Faits divers – Justice

Moteur dans le vélo : "je ne l'ai pas fait pour l'argent" affirme le cycliste accusé de tricherie

Par Benjamin Fontaine et France Bleu, France Bleu Périgord et France Bleu lundi 2 octobre 2017 à 11:49

Le vélo a été contrôlé par l'agence de lutte contre le dopage.
Le vélo a été contrôlé par l'agence de lutte contre le dopage. - Capture d'écran France Télévisions / Tout le sport

INFO FRANCE BLEU PERIGORD - Le cycliste interpellé ce dimanche 1er octobre lors d'une course amateur à Saint-Michel-de-Double pour avoir installé un moteur électrique dans son vélo s'explique. Il assure ne pas avoir fait ça pour l'argent.

"J'ai joué, j'ai perdu." Au lendemain de l'affaire qui a secoué le monde du cyclisme amateur, Cyril, coureur de cycliste périgourdin assume. Ce dimanche 1er octobre, lors d'une course cycliste à Saint-Michel-de-Double il a été interpellé pour "suspicion de trucage". Un moteur électrique a été retrouvé dans le cadre de son vélo. Le premier cas de dopage mécanique révélé dans le cyclisme en France.

Les rumeurs sont allées bon train, mais Cyril, licencié dans le petit club de Mussidan affirme n'avoir utilisé le moteur que sur cinq courses depuis le mois d'août. "Je l'ai fait parce que j'ai été victime d'une hernie discale au mois de mars et je n'ai pas fait de vélo pendant trois mois. J'ai essayé de reprendre la compétition mais j'ai eu du mal à cause d'une sciatique dans la jambe droite. Je l'ai fait pour avoir moins de mal en fin de course."

"Je ne l'ai pas fait l'argent"

Le cycliste, plâtrier de profession assure ne pas avoir fait cela pour l'argent. "Je ne voulais pas être champion de Dordogne, gagner toutes les courses. C'était juste pour retrouver des sensations. Je suis en fin de carrière, je ne veux plus faire de compétition, je veux profiter de la vie, de ma femme et de ma fille le week-end." Une sorte de baroud d'honneur. "Je comprends que les coureurs contre qui j'ai couru soient mécontents. Je n'ai pas vendu de drogue ni tué d'enfant, j'ai mis un moteur dans mon vélo. Je vais servir d'exemple mais je pense que ça va faire du bien au cyclisme car je ne suis pas le seul à le faire." Cyril affirme que le site auquel il a acheté son mécanisme vend vingt à trente moteurs par mois. "Si ça peut permettre à des petits jeunes qui veulent gagner de ne plus se faire battre par des gens qui utilisent cette triche alors tant mieux."

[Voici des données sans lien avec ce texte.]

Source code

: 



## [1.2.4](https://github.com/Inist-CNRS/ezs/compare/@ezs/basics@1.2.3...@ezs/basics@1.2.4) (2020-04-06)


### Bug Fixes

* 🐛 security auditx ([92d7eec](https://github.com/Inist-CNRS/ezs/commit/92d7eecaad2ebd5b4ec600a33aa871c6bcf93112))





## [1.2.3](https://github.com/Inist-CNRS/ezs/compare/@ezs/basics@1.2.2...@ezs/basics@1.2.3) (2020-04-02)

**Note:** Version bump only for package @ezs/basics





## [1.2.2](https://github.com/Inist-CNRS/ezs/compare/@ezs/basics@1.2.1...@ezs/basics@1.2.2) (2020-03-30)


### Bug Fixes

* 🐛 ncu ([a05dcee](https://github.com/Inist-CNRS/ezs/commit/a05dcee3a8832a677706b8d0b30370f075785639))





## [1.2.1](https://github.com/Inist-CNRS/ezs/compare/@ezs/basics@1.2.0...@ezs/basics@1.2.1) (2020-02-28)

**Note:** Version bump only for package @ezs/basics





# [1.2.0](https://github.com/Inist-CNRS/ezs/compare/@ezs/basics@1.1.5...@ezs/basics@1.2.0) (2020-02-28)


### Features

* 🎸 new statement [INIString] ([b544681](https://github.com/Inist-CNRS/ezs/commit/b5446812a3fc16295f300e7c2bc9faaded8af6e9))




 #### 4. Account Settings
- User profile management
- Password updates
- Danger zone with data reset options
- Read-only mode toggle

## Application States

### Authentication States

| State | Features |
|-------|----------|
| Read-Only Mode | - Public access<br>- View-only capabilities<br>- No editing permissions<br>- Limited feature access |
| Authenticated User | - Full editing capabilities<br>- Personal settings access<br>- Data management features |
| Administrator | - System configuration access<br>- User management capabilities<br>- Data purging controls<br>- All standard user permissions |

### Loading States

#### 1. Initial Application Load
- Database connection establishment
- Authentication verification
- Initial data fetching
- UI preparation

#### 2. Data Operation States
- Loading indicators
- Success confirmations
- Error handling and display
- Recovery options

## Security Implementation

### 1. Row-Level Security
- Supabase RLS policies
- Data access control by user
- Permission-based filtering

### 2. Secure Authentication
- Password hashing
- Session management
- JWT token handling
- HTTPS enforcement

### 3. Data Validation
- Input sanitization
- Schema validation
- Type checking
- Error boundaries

Les suites judiciaires connues dans la journée

Cyril attend maintenant les suites judiciaires de cette affaire. Il pourrait être poursuivi pour escroquerie car il a perçu plusieurs primes grâce à sa tricherie. Il va être suspendu pendant plusieurs mois, voire plusieurs années, il le sait. Le procureur de la République de Périgueux va tenir un point presse en fin de journée. Dans son club de Mussidan et plus largement en Dordogne, les cyclistes se disent abasourdis. Certains connaissent Cyril depuis plusieurs années. "C'est un gars sympa je ne comprends pas qu'il ait pu faire ça," affirme l'un d'eux sous couvert d'anonymat.